Viele Projekte rechnen sich nicht. Der ROI verschwindet, sobald man Skalierung, Monitoring und menschliche Aufsicht einbezieht. Eine „smarte“ Automatisierung wird schnell teurer als manuelle Arbeit, besonders, wenn sie regelmäßig korrigiert werden muss.
Damit ist GenAI oft ökonomisch untragbar, wenn sie über reine Textgenerierung hinausgeht.
Der Anti-KI-Hype als Gefahr
Diese Diskrepanz zwischen Kosten, Risiko und tatsächlichem Nutzen befeuert die sogenannte AI-Bubble.

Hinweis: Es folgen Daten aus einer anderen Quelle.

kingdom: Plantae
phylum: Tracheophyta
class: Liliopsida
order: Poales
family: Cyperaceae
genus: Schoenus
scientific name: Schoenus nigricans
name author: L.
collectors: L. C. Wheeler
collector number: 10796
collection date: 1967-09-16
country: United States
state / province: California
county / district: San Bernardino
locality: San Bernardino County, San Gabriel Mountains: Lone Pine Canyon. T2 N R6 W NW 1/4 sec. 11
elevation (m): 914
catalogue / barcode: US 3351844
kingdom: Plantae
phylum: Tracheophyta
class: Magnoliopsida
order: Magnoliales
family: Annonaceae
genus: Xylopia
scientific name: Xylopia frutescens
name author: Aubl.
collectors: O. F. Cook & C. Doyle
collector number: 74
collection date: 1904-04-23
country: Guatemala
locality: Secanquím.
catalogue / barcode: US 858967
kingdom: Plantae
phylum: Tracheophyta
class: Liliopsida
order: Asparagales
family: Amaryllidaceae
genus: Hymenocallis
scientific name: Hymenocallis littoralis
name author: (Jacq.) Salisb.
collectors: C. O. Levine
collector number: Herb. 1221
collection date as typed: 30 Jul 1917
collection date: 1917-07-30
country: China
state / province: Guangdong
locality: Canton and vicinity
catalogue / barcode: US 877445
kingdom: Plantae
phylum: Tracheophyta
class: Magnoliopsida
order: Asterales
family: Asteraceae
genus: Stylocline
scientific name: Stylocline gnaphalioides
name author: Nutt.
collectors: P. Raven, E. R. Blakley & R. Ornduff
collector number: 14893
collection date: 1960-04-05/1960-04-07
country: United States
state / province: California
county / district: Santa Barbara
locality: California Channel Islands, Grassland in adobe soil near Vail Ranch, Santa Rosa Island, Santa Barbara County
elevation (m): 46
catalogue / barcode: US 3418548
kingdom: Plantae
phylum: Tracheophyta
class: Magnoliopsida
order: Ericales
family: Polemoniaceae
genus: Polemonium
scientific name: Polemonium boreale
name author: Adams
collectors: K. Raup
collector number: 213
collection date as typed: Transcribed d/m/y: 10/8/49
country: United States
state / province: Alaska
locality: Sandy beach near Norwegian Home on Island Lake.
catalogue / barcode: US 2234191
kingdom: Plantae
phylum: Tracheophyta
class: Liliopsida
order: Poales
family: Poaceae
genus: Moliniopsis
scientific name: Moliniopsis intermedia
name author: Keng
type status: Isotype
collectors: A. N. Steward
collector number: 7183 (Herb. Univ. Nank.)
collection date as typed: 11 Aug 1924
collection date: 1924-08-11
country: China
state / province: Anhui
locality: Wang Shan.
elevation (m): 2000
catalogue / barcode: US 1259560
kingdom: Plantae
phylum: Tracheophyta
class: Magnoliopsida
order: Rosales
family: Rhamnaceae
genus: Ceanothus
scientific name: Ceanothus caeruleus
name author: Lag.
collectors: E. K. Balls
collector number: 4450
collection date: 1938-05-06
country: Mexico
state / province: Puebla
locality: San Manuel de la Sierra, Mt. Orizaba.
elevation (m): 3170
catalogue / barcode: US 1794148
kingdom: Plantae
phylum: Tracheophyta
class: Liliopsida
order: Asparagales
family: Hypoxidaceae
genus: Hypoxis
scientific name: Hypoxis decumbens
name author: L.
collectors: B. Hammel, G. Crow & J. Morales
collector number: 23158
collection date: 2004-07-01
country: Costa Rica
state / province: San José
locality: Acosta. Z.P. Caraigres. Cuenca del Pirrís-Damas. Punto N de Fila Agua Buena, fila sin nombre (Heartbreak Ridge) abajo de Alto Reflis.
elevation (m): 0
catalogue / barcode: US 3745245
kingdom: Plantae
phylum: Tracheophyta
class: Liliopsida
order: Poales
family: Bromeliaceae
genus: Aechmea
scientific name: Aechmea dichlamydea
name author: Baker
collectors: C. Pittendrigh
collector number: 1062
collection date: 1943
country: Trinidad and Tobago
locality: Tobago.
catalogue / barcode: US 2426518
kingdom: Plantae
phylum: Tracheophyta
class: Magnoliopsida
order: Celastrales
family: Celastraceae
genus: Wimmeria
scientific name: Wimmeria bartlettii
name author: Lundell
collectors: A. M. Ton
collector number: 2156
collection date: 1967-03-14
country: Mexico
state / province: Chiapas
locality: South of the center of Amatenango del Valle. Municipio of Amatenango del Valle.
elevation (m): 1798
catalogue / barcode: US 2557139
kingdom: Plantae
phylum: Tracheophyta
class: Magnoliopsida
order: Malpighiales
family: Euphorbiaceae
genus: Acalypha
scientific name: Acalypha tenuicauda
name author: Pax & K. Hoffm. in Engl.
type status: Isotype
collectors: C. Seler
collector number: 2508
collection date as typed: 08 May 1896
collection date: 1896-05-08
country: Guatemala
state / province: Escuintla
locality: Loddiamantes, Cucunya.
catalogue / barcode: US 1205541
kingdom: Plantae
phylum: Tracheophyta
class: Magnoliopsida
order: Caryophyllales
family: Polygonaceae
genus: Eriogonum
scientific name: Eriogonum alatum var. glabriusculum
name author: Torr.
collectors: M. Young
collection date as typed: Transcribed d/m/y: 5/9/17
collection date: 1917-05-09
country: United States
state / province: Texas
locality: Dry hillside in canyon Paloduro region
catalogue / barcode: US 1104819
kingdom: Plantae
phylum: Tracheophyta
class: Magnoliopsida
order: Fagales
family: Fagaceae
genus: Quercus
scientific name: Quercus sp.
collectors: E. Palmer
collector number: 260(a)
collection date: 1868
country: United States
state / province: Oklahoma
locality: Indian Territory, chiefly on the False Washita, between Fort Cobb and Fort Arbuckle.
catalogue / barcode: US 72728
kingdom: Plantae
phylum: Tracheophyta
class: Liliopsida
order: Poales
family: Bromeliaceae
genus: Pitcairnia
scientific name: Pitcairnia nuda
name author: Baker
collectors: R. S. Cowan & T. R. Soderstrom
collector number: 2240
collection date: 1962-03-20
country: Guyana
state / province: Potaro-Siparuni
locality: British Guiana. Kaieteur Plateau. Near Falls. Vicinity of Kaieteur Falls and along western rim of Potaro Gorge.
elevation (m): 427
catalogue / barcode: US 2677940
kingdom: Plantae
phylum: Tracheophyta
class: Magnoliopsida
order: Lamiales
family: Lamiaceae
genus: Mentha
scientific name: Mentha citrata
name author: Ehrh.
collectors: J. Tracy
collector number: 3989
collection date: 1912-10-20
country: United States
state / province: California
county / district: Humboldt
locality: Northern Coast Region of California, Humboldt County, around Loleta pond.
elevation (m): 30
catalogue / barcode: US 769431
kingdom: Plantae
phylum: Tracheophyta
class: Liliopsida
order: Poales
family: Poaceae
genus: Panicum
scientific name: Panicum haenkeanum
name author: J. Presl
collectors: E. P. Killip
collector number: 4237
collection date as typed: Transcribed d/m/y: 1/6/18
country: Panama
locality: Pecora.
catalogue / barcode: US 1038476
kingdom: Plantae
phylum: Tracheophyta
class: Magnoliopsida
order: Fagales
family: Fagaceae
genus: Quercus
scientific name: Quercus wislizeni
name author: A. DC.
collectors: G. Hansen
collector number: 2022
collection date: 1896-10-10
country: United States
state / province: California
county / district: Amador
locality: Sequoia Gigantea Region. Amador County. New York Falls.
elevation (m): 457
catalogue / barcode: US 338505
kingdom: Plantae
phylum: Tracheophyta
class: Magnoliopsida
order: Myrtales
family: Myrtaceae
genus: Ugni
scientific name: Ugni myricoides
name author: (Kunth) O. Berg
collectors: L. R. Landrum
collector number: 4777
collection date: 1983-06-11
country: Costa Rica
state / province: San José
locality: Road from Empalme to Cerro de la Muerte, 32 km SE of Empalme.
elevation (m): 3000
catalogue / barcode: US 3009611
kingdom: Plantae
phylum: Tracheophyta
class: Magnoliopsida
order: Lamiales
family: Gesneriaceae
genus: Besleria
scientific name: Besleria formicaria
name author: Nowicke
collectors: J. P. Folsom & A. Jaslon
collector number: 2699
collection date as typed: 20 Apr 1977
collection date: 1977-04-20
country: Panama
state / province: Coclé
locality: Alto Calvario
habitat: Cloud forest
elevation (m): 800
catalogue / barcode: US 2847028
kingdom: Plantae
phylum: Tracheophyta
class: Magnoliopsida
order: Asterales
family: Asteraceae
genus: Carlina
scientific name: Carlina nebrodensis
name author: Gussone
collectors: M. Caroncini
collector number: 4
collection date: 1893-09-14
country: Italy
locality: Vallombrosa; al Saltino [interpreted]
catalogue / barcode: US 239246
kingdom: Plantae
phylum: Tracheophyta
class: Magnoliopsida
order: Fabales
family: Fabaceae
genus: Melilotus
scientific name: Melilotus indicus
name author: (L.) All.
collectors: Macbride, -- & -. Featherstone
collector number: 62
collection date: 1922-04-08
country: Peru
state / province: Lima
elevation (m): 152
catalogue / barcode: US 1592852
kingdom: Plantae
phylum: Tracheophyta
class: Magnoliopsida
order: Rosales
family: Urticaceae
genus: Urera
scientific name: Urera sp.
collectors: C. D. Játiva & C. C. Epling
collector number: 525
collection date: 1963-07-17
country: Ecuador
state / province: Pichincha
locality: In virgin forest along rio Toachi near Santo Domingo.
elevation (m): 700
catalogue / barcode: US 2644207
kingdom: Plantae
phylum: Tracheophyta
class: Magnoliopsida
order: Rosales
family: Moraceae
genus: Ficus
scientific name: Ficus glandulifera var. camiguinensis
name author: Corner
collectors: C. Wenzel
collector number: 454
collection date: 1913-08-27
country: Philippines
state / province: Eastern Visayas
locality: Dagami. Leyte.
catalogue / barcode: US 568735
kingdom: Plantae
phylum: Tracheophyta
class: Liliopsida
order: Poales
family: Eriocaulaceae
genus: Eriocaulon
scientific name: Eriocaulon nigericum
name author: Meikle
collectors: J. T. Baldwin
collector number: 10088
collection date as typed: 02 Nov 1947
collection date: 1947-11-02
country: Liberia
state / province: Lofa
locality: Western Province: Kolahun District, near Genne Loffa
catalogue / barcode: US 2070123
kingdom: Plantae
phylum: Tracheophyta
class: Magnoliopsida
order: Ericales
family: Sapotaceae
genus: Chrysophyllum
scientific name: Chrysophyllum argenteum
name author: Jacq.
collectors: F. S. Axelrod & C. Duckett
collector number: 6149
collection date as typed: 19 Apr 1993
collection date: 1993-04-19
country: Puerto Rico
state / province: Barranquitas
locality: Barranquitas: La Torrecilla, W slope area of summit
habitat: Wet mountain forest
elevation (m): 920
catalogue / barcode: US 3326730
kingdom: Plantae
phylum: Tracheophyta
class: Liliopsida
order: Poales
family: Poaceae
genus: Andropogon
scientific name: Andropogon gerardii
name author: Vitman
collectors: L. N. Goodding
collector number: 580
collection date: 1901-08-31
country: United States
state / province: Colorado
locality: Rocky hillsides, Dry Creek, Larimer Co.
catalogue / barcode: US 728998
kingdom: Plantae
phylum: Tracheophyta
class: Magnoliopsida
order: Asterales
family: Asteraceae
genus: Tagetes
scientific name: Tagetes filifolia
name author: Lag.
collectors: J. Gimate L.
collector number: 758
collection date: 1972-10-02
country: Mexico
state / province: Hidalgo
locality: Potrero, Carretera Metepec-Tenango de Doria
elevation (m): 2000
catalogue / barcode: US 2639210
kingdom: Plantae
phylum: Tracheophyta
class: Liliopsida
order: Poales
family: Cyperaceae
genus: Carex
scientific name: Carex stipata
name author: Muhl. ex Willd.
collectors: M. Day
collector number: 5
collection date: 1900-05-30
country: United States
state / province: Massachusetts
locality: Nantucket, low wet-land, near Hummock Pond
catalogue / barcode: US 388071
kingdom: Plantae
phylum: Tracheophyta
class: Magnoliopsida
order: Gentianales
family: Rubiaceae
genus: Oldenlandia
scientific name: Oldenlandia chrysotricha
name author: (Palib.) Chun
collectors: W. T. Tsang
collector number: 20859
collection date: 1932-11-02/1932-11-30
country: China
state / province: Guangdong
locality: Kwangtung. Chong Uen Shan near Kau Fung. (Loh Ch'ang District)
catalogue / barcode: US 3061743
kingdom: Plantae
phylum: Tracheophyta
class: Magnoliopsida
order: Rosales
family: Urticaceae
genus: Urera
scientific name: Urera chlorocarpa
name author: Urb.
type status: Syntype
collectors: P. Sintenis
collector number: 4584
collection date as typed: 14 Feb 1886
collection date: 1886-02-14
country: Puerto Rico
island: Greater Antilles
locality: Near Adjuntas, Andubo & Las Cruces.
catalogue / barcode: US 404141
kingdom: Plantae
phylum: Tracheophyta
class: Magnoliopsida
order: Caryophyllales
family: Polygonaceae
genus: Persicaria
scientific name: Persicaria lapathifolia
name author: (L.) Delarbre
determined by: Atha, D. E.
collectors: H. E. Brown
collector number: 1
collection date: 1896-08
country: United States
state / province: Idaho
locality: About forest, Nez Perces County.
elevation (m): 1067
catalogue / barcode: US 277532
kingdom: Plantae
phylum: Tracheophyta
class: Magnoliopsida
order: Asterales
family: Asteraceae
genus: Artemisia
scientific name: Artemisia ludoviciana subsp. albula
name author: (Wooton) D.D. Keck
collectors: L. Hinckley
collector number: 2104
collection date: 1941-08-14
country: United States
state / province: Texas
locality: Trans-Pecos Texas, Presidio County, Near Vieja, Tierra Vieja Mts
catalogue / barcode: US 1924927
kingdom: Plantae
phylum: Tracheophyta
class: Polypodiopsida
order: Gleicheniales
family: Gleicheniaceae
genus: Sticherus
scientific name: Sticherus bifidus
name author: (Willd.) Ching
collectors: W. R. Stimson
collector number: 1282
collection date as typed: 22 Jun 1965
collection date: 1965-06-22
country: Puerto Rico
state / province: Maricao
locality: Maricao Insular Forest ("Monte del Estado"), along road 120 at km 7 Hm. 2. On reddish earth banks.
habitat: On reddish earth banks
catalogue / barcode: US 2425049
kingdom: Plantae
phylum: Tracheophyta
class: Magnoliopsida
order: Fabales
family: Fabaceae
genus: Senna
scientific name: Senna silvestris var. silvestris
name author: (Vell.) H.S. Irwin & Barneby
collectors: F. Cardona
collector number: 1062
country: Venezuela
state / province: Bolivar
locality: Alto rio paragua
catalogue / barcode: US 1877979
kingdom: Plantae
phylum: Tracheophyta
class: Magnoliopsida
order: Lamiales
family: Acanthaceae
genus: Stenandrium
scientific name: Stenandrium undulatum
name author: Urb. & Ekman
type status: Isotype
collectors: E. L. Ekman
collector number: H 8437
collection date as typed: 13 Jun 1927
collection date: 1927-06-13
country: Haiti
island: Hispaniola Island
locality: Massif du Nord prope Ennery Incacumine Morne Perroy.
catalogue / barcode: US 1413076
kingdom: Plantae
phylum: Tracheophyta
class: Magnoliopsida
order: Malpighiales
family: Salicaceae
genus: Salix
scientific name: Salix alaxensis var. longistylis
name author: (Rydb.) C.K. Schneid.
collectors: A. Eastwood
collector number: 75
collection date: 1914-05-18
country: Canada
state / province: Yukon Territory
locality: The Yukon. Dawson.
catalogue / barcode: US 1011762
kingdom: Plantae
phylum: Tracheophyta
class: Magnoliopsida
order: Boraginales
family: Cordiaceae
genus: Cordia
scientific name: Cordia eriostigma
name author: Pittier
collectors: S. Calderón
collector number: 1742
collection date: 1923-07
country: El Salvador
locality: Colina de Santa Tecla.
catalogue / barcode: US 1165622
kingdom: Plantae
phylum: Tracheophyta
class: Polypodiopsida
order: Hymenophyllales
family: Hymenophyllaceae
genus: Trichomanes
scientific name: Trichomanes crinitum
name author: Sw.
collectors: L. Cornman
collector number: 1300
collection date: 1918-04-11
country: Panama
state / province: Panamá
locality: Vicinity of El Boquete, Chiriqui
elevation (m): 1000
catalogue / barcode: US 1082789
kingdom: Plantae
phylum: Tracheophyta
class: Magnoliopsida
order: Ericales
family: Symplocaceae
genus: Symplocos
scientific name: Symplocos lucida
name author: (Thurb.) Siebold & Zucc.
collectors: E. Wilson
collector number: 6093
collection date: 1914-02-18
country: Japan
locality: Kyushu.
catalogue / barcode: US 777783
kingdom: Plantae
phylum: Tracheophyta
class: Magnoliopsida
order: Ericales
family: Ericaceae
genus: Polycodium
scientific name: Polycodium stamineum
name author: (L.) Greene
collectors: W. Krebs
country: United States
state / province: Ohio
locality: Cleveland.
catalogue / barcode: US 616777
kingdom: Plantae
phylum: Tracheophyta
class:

Wenn Unternehmen erkennen, dass viele Projekte weder stabil noch rentabel sind, folgt die Ernüchterung.
Das Risiko: eine Gegenbewegung, eine „Anti-AI-Welle“. Plötzlich wird alles, was nach KI klingt, als Gefahr wahrgenommen, regulatorisch, gesellschaftlich, finanziell.
Das wäre fatal. Denn nicht die Technologie ist schuld, sondern ihr unkritischer Einsatz.
Wege zur Reife, fünf Prinzipien verantwortungsvoller KI
- Expertise statt Symbolik:
Ein „Human“ genügt nicht, Fachwissen ist Pflicht. - Funktionale Begrenzung:
KI darf nur dort handeln, wo Konsequenzen reversibel sind. - Ende-zu-Ende-Risikoprüfung:
Der Schaden zählt, nicht die Präzision des Modells. - Wirtschaftliche Vernunft:
Kosten und Nutzen ehrlich bilanzieren, vor dem Rollout. - Transparente Aufklärung:
Klar kommunizieren: GenAI approximiert Sprache, sie denkt nicht.
Verantwortung ist die eigentliche Intelligenz
Die gegenwärtige KI-Blase entsteht nicht, weil Modelle zu schlecht sind, sondern weil wir ihnen zu viel zutrauen.
Wir geben Systemen Macht, die nicht verstehen, was sie tun. Wir interpretieren statistische Sprache als logisches Denken. Und wir öffnen ihnen über Protokolle wie MCP Tore zu einer Welt, deren Risiken sie nicht begreifen können.
Die Zukunft von KI entscheidet sich nicht an der Größe der Modelle, sondern an der Reife ihrer Nutzer. Die wirtschaftliche Erfolg einer KI wird also nicht durch Anzahl der Parameter bestimmt, sondern durch Prinzipien.
Wer Verantwortung vor Geschwindigkeit stellt, bewahrt Innovation vor ihrem eigenen Untergang. Und betrachtet man es nüchtern, ist Europa mit dem AI-Act vielleicht besser vorbereitet als die USA.